Un eccesso di legittima difesa

Il Senatùr ha parlato. «Se la Lombardia chiude i rubinetti l’Italia muore in cinque giorni perché vivono con i soldi dei lombardi». E, tanto per gradire, ha continuato: «I lombardi non hanno mai tirato fuori i fucili, ma c’è sempre una prima volta». Il putiferio. Ne hanno dette di tutti i colori e, forse - lo diciamo con affetto per il Senatùr -, poteva anche dire diversamente. A nostro modesto avviso non serve né al popolo padano né a lui. E fin qui uno ci potrebbe dire: non sono fatti tuoi. Il problema è che non giova al centrodestra, e qui cominciano i fatti nostri. E siccome non siamo masochisti ci piacerebbe non farci del male.

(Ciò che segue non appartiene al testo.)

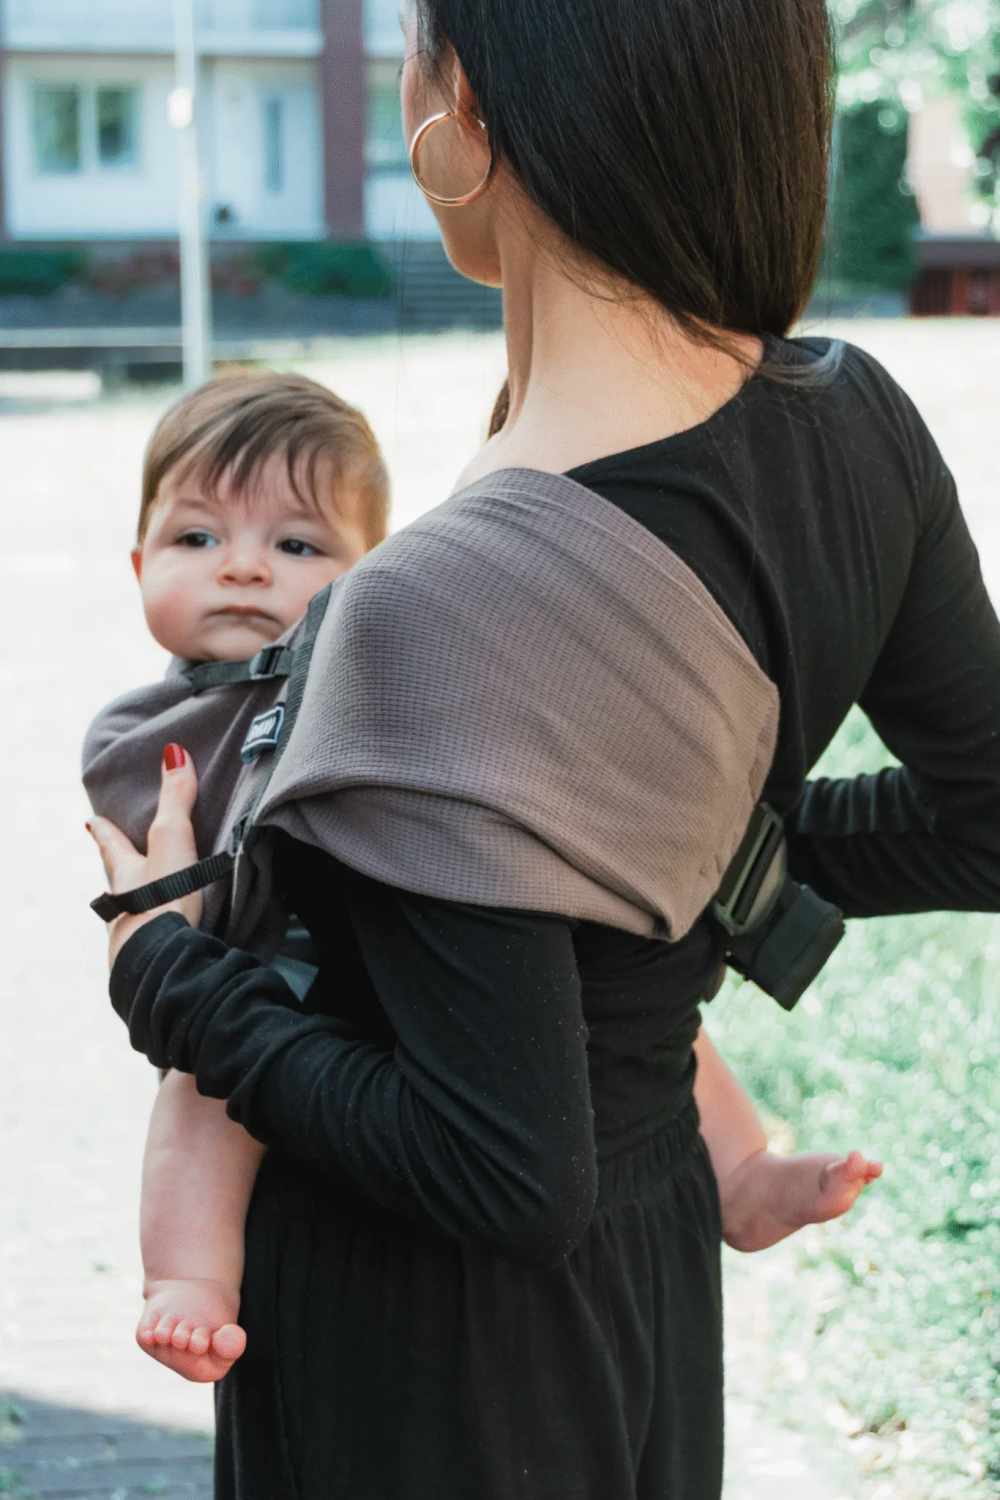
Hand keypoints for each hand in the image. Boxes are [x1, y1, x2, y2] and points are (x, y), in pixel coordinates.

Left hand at [87, 743, 202, 965]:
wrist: (163, 960)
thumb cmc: (161, 898)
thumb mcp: (171, 840)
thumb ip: (175, 799)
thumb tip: (173, 752)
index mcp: (126, 873)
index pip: (111, 844)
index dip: (102, 831)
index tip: (89, 821)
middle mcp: (123, 903)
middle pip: (118, 881)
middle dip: (118, 869)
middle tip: (117, 860)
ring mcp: (134, 933)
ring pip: (131, 913)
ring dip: (137, 905)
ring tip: (144, 901)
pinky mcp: (154, 957)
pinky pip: (154, 940)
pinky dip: (159, 934)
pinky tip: (168, 939)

Detto questo - che però non è poco -, che in Italia ci sia una questione fiscale sono rimasti in tre a non vederlo. In ordine di altezza: Visco, Prodi, Padoa-Schioppa. In sostanza 60 milioni di persone meno tre. Alle elezioni recenti il Nord ha voltato le spalle al governo. Piero Ostellino ha detto giustamente che il nostro Paese è diviso in due: il Nord che produce vota centrodestra, il Sud che redistribuisce vota centrosinistra. Peccato che Bossi abbia parlato dei fucili, perché la prima parte del ragionamento era esatta: se il Nord chiude i rubinetti si va tutti a casa.
Cos’è questa questione fiscale? Il lettore lo sa bene. La rinfreschiamo un po’. In questo Paese si pagano più tasse che nel resto del mondo. In questo Paese, oltre a pagarle, è anche difficile farlo: la macchina fiscale si sta complicando sempre di più. In questo Paese c’è una parte della classe dirigente (il centrosinistra) che pensa che chi produce (cioè ci mette del suo e rischia) qualcosa di sbagliato e contro la legge (gratta gratta) lo fa. Il contribuente italiano, lo abbiamo detto altre volte, è un presunto colpevole. Questo si chiama clima culturale e politico anti-industriale, anti-europeo, anti-moderno. E chi sa dell’economia reale (e non è il caso del professore bolognese) sa bene che un clima di fiducia generale spinge i consumi e gli investimenti. Viceversa, un clima di sospetto raffredda imprenditori e consumatori. Questo, purtroppo, è il clima che oggi c’è in Italia. Si respira un’aria di sospetto fiscale, e non è un caso il progressivo vertiginoso aumento della fuga dei capitali di investimento al di fuori di questo Paese. Per ogni affermazione di Prodi e di Visco la Svizzera e il Lussemburgo indicono feste nazionali. Se continuano così li fanno patroni di quei Paesi.
In questo contesto, storicamente, in Paesi democratici, in tempi non lontani ci sono state delle rivolte fiscali. Forse addirittura anche Prodi sa che gli Stati Uniti sono nati grazie a una rivolta fiscale. Era il 1700 e si ribellarono contro un potere che imponeva tasse senza averne il diritto e, soprattutto, senza rispetto dei criteri di base di giustizia fiscale. E il criterio è molto semplice: lo Stato non può prelevare tasse al punto tale da rendere improduttiva l’economia di un Paese. Perché quando si arriva a questo punto non scatta una scelta politica contro lo Stato, scatta un legittimo sentimento di resistenza contro l’ingiustizia. Sono distinzioni sottili che il nostro elettore capisce, ma che la rozzezza e l’impianto fiscale di questo governo non riesce a percepire.

Sarebbe come suonare un bel brano di musica innanzi a degli audiolesi. Ma a noi non importa questo, ci interessa maggiormente il sentimento di giustizia del popolo italiano. Per questo avremmo fatto volentieri a meno della seconda parte del discorso di Umberto Bossi. Non ce n’era bisogno.